There is nothing I can say to you now.
Years have passed, we live in separate worlds. You were the boyfriend of five years, the one who explained what I was seeing in the natural world.
Today, I could hear your voice along Highway 41, even before we passed our Mexican restaurant, before the elevation changed as I got closer to Yosemite--where Scrub Oaks begin to morph into Ponderosa Pines--the wild bark wanting to be touched.
As I passed Fish Camp, I remember how you said, this was the spot where the Native American Indians came to clean their fish, a true trading post of the past. Badger Ski Resort is off to the left, only five miles, but the car continues towards Yosemite Village; my mother and me are looking for something, we're not sure, maybe it's just a turn style so we can get on the main road and look for the vista points she remembers.

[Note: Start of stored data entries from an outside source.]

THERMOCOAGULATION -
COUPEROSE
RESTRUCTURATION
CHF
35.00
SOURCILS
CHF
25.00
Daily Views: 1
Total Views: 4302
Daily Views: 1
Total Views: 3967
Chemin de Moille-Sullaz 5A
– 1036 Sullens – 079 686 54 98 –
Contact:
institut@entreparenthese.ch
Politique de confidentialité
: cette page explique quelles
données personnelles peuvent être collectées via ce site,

We pass racing creek beds, swirling with memories, and the lodge where we used to get coffee and eat our sandwiches from the cooler inside your big red truck. These are the days when we opted to kick around, versus skiing.
I realized: If this is compassion I'm feeling then, it might mean I'm finding a way to forgive you. If I forgave you (and myself) it might mean that I'd have to let you go.
As we passed Bridal Falls, I remember your hand leading me to the base of the waterfall, love still young, everywhere the taste of mist.